### Selected text

Why we’re running out of sports officials at an alarming rate and what we can do to fix it

The National Association of Sports Officials is running a new public service announcement campaign to recruit arbiters.

Recently, I received a plea from the National Association of Sports Officials, a mass mailout to those of us who have, over the years, picked up whistle, or a chest protector, or a set of penalty cards: officials, umpires, referees, judges. You know who we are. We have uniforms that identify us as the people who make sure games and matches are orderly, fair, and safe for the participants and fans.

These jobs have never been easy. In fact, I just read a story about gladiator battles in ancient Rome, and it seems archeologists have found evidence that those furious brawls were indeed kept in check by referees in white togas, arbiters who, no doubt, didn’t always please the fans and felt the collective wrath of coliseum crowds.

Let me mention here that I was a sports official for four decades. While I mostly served on amateur baseball and football fields, over the years I worked basketball, soccer, and ice hockey games, as well. I’ve been called names and screamed at, nose-to-nose on occasion. I’ve been threatened. I’ve been heartily booed by fans, and periodically required a police escort to my car. I’ve always understood that this is all part of the job.

Four decades of officiating amateur sports taught me it’s not all rainbows and unicorns out there, but the violence against officials is getting progressively worse.

However, the derision aimed at officials in the last few decades has accelerated at a frightening pace. In a 2019 NASO study, 53% of youth sports officials admitted to feeling unsafe or being threatened while working a game. When these moments happen, officials are expected to refrain from harsh, antagonistic, or violent responses. We cannot strike back if we’ve been hit. We cannot swear or speak in an aggressive way. At all times we are expected to be the “adults in the room,” even when there is the threat of bodily harm.

But the anger and violence has gotten so out of hand that states have been considering legislation to protect umpires and referees. Kansas House Bill 2520 failed in its effort to increase the penalty for assault and battery against sports officials in 2020, but a similar bill in Ohio did increase the penalties for such crimes last year.

You are probably wondering why you should care. I’ll let Ohio State Representative Joe Miller, a sports official of 20 years, explain.

“This legislation is vitally important to protect sports officials in Ohio and to ensure that we are able to recruit and retain the next generation of umpires and referees,” Miller said. “That is why it is imperative for us to maintain a safe and welcoming environment for everyone involved. Ohio needs to do more to protect our officials, and avoid this looming crisis before referee shortages become a major obstacle in the future.” 

Sadly, the “future” is here. According to the National Federation of State High School Associations, 80% of high school officials are now quitting before their third year, mostly because of the ongoing abuse, which has now spread off the field to the Internet, where parents and social media trolls continue the attacks.

### Stated task
Answer these questions from the article on sports officials, one per line:
(a) For how many decades was the author a sports official?
(b) What percentage of youth sports officials in the 2019 NASO study reported feeling unsafe or being threatened while working a game?
(c) According to the National Federation of State High School Associations, what percentage of high school officials now quit before their third year?
The lines that come next are not needed.

### Data entries
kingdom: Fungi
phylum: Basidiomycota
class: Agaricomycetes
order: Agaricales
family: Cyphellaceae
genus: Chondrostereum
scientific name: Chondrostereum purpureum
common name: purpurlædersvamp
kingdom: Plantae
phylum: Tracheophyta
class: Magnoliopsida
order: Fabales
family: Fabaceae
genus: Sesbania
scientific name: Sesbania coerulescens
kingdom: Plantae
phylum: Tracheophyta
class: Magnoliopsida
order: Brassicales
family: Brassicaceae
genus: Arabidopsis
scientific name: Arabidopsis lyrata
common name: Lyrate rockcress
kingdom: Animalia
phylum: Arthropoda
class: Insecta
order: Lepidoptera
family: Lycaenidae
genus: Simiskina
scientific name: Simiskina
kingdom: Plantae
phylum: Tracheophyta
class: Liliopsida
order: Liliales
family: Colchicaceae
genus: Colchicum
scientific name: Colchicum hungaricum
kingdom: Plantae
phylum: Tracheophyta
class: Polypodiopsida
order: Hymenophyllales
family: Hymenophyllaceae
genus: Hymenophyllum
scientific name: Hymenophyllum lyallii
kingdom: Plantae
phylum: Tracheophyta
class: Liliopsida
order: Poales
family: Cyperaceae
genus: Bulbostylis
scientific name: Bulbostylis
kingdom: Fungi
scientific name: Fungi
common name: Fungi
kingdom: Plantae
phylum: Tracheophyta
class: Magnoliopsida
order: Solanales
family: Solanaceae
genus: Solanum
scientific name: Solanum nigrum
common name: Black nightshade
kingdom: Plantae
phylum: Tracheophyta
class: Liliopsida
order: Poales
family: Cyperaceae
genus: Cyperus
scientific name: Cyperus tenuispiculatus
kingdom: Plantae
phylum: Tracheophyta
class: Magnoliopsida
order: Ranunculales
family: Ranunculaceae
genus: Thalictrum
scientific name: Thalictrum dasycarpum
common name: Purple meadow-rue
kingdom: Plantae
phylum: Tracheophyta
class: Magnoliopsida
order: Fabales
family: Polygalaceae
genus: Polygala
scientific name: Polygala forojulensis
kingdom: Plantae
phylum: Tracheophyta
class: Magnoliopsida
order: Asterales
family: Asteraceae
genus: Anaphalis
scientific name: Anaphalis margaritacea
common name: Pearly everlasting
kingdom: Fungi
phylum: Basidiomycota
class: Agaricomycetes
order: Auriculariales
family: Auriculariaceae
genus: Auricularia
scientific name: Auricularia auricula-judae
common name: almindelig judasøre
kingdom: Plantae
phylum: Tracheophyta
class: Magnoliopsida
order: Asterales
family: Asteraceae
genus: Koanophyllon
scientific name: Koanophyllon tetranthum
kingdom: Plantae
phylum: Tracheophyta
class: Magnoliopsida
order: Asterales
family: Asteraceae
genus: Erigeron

### Complete response
(a) Four decades
(b) 53%
(c) 80%